Variables occurring after the optimal input variable number were dismissed in the subsequent RF models.
This approach leads to a distinct number of input variables for CART. Therefore, it limits input variables in the final CART and simplifies subsequent rule-based model interpretation. However, RFE cannot give information on what the most important variables have been and thus a second approach is needed.
Variable importance using RFs
The variable importance of RFs was used to detect the most important variables. RFs are optimally suited to identify relevant features (Breiman, 2001) based on mean increased modelling performance (%IncMSE) via randomized feature and instance sampling. This is calculated by using the inherent structure of the RF approach as an ensemble of multiple decision trees where each individual tree is based on a bootstrap sample (random sampling with replacement; Efron and Tibshirani, 1994) of the data. Additionally, at each split only a random subset of all features is tested to find the parameter, which is best suited to further split the node (see Rule construction using CART).
All single trees are evaluated using the out-of-the-bag data. OOB is the portion of the data that is left out in each bootstrap replicate to build one tree of the ensemble. For the mean increased modelling performance each feature is randomly permuted at each split and the rate of change of the mean square error, compared with the original feature, is used as an indicator for its importance (Breiman, 2001; Grimm et al., 2008). This measure does not over-fit because it is tested against the independent OOB data (Prasad et al., 2006).
As a consequence, RF allows for analysis of non-parametric and non-linear effects and gives no need to transform data before modelling. They provide high prediction accuracy by fitting an ensemble of CARTs to a data set and combining the predictions from all CARTs (Cutler et al., 2007). The major drawback is that the resulting models are often black boxes and not able to obtain leaf and tree architectural thresholds for specific TKE measurements. Therefore, the variable importance of RF was only used to dismiss all input variables that do not lead to a better model performance based on the results of the RFE.

== Task directions ==
From the text on random forest variable selection, extract the span that begins at the words "Variable importance using" and stops after "construction using CART).", copying it word for word.

== Material shown ==
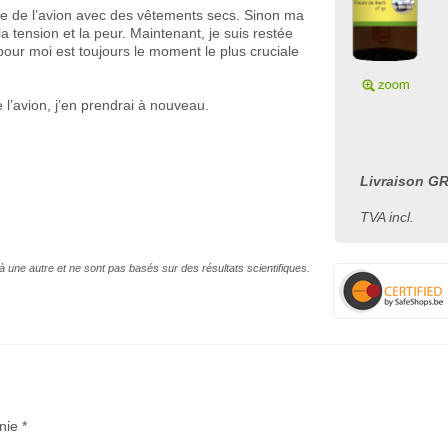
ue de l’avion avec des vêtements secs. Sinon ma
 tension et la peur. Maintenant, je suis restée
 pour moi est toujours le moment le plus cruciale
 l’avion, j’en prendrai à nouveau.
Livraison GR
TVA incl.
à une autre et ne sont pas basés sur des résultats scientifiques.
nie *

== Expected answer ==
Variable importance using RFs
The variable importance of RFs was used to detect the most important variables. RFs are optimally suited to identify relevant features (Breiman, 2001) based on mean increased modelling performance (%IncMSE) via randomized feature and instance sampling. This is calculated by using the inherent structure of the RF approach as an ensemble of multiple decision trees where each individual tree is based on a bootstrap sample (random sampling with replacement; Efron and Tibshirani, 1994) of the data. Additionally, at each split only a random subset of all features is tested to find the parameter, which is best suited to further split the node (see Rule construction using CART).